Harrison talks a much nobler fight. Born of Jamaican parents, raised close to Wembley Stadium, he took to boxing relatively late, at 19. He is now a full decade on from that, and he brings to it phrases like "in the ring you entertain, outside it you educate".

He travels the world prepared. Outside the Shah Alam arena during the 1998 Commonwealth Games, he studiously led 21 British boxers, many of them from under-educated backgrounds, to call for reasonable Lottery funding for their "art". Boxing, he convincingly declared, has a social purpose for youngsters who have very little else; it channels their unspent energies, their aggressions, their sense of injustice.

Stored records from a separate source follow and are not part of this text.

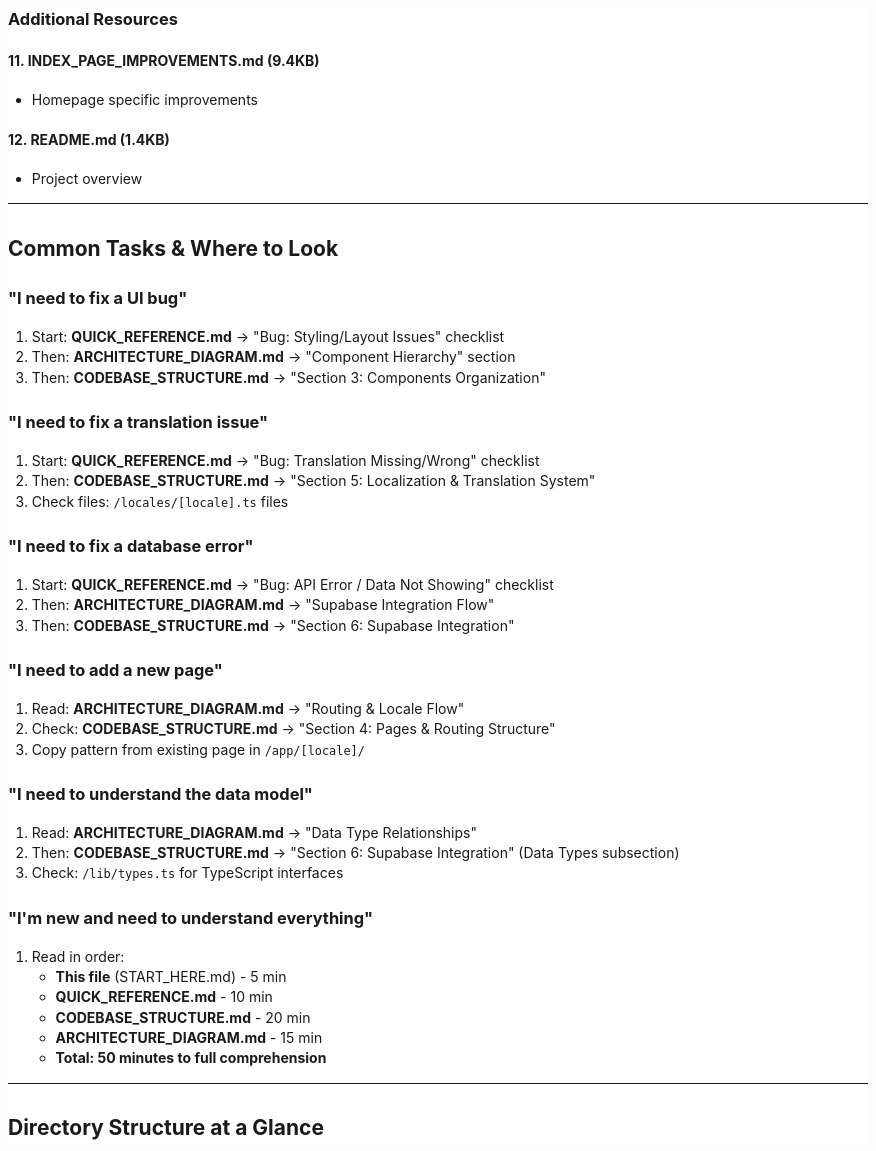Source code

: 
### Additional Resources

#### 11. **INDEX_PAGE_IMPROVEMENTS.md** (9.4KB)
   - Homepage specific improvements

#### 12. **README.md** (1.4KB)
   - Project overview

---

## Common Tasks & Where to Look

### "I need to fix a UI bug"
1. Start: **QUICK_REFERENCE.md** → "Bug: Styling/Layout Issues" checklist
2. Then: **ARCHITECTURE_DIAGRAM.md** → "Component Hierarchy" section
3. Then: **CODEBASE_STRUCTURE.md** → "Section 3: Components Organization"

### "I need to fix a translation issue"
1. Start: **QUICK_REFERENCE.md** → "Bug: Translation Missing/Wrong" checklist
2. Then: **CODEBASE_STRUCTURE.md** → "Section 5: Localization & Translation System"
3. Check files: `/locales/[locale].ts` files

### "I need to fix a database error"
1. Start: **QUICK_REFERENCE.md** → "Bug: API Error / Data Not Showing" checklist
2. Then: **ARCHITECTURE_DIAGRAM.md** → "Supabase Integration Flow"
3. Then: **CODEBASE_STRUCTURE.md** → "Section 6: Supabase Integration"

### "I need to add a new page"
1. Read: **ARCHITECTURE_DIAGRAM.md** → "Routing & Locale Flow"
2. Check: **CODEBASE_STRUCTURE.md** → "Section 4: Pages & Routing Structure"
3. Copy pattern from existing page in `/app/[locale]/`

### "I need to understand the data model"
1. Read: **ARCHITECTURE_DIAGRAM.md** → "Data Type Relationships"
2. Then: **CODEBASE_STRUCTURE.md** → "Section 6: Supabase Integration" (Data Types subsection)
3. Check: `/lib/types.ts` for TypeScript interfaces

### "I'm new and need to understand everything"
1. Read in order:
   - **This file** (START_HERE.md) - 5 min
   - **QUICK_REFERENCE.md** - 10 min
   - **CODEBASE_STRUCTURE.md** - 20 min
   - **ARCHITECTURE_DIAGRAM.md** - 15 min
   - **Total: 50 minutes to full comprehension**

---

## Directory Structure at a Glance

It was while taking that lead that Harrison committed himself to the Olympics first, a possible pro career afterwards. He completed a 100,000-word dissertation on amateur boxing, and in his own words told us: "I'm unusual in boxing. I have my speed, my power, and most important my senses."

Evander Holyfield, a multi-millionaire still addicted to the fight and fame game, told Harrison on the eve of the final: "You have to be a bit more aggressive, man. Don't expect your height is going to be an intimidating factor - you've gotta put punches together."

This, after with seemingly no trouble at all and with a minimum of exertion, the Briton broke the nose, split the eye and subdued the spirit of Paolo Vidoz, his Italian semi-final victim. Vidoz was forever game,

Harrison was content to keep him at bay in short bursts of superiority. Back home, they watched at Repton, the amateur London club that first schooled him. Chris Finnegan, the last British fighter to win a gold, at middleweight in the 1968 Mexico Olympics, raised a toast to Harrison. "He's a thinking fighter," enthused Finnegan. "He's got a brain. He can move and jab, but can give it a bang when he needs to."